# ABOUT THIS EXERCISE
Go through the records and copy each line where the word "lines" occurs.

Segment Start: EXTRACTED ENTRIES

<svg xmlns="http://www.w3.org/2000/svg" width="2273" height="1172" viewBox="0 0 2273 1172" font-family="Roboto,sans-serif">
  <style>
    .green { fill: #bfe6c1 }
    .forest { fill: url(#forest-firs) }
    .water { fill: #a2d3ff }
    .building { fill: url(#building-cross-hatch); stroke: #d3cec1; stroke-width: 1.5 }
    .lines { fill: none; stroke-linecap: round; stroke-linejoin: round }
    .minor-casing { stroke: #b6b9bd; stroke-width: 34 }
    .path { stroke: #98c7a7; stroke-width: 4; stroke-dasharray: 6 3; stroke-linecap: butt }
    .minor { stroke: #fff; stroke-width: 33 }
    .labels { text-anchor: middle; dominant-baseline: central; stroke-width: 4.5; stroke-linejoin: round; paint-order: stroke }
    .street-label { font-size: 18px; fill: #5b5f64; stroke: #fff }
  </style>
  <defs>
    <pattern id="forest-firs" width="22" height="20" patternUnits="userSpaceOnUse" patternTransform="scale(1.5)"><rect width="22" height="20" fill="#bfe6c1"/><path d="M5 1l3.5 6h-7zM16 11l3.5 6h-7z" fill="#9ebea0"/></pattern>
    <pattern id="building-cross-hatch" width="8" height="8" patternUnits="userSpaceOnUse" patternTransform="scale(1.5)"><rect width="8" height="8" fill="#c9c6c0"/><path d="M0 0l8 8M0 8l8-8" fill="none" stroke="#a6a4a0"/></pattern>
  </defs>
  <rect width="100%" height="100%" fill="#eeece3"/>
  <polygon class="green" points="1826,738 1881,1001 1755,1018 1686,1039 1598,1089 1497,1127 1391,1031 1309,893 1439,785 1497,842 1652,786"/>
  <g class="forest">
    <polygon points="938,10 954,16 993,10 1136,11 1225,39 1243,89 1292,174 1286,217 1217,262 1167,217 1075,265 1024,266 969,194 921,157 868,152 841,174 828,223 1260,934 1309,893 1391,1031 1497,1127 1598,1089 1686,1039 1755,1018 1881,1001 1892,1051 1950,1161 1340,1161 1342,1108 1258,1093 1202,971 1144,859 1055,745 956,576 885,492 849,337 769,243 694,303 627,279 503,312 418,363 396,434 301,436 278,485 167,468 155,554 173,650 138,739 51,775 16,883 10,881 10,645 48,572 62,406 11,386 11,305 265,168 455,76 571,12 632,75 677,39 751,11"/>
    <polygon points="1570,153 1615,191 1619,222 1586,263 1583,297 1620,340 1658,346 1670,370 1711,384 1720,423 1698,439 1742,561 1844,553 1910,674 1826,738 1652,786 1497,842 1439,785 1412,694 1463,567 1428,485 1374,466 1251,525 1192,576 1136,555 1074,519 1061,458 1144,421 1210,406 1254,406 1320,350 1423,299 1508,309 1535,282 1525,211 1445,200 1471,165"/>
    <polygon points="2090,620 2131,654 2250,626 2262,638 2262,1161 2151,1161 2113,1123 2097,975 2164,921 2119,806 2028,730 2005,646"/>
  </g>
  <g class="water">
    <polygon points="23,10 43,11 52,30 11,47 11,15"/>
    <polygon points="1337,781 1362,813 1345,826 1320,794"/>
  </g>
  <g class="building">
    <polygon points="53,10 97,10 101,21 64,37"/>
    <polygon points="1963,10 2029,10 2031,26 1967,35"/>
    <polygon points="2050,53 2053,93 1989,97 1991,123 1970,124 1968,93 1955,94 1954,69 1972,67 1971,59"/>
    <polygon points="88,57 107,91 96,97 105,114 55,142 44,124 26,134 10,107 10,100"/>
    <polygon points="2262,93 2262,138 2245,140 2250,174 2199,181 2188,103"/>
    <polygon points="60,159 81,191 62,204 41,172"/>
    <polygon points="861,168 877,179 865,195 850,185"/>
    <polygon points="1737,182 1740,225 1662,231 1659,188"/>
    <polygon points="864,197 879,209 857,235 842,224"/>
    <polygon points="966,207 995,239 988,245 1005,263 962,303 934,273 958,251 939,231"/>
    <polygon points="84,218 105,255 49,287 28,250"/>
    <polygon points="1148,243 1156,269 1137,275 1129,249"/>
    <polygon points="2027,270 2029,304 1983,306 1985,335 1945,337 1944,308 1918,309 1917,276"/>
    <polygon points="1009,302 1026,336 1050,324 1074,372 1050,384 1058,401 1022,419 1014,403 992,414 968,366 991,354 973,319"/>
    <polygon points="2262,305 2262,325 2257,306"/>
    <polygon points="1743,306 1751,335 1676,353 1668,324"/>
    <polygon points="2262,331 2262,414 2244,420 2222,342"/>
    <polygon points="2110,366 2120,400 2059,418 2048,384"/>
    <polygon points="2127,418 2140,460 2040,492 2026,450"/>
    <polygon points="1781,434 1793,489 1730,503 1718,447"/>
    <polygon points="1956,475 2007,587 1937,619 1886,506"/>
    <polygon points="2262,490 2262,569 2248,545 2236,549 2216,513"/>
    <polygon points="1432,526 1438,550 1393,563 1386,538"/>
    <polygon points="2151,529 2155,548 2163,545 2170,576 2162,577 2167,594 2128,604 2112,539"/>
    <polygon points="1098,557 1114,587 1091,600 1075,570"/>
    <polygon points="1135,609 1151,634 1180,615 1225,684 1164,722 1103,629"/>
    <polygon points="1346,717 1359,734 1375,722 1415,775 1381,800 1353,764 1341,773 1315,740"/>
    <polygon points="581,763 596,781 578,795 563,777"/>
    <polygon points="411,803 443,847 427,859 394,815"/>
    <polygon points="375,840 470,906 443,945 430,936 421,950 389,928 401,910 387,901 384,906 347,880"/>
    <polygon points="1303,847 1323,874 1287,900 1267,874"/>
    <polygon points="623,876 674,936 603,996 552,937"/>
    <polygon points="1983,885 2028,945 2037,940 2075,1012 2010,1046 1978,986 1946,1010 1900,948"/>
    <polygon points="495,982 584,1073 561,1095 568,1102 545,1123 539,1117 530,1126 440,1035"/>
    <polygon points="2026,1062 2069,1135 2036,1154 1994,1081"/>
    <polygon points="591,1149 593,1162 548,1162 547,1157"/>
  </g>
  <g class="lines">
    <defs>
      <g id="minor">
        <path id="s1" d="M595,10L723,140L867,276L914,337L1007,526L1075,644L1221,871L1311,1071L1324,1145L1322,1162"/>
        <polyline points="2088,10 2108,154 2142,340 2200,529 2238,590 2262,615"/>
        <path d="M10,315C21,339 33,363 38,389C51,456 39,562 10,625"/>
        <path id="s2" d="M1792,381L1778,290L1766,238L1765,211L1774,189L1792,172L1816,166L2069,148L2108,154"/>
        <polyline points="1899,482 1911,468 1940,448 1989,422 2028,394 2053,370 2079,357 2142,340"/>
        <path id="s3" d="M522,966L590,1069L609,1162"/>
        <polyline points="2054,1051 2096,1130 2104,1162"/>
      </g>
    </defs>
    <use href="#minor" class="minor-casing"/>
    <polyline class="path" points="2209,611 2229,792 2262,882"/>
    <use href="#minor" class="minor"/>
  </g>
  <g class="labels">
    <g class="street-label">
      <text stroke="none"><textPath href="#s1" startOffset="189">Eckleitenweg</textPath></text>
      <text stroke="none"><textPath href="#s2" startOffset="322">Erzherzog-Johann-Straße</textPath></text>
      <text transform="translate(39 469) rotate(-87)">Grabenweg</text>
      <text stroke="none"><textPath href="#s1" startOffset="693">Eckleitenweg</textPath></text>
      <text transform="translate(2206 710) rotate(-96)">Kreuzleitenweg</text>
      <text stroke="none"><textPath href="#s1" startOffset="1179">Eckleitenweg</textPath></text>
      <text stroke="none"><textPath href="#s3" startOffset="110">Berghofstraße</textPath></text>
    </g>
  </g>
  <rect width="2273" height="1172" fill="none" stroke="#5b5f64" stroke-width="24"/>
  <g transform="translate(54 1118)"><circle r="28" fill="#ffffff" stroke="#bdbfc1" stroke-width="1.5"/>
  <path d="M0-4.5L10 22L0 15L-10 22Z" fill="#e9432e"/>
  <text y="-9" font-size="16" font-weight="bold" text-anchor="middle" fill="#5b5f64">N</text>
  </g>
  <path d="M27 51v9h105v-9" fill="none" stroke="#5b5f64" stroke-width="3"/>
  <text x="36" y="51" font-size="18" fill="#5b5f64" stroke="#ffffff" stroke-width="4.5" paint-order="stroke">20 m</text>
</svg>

Segment End: EXTRACTED ENTRIES

# EXERCISE OUTPUT
    .lines { fill: none; stroke-linecap: round; stroke-linejoin: round }
  <g class="lines">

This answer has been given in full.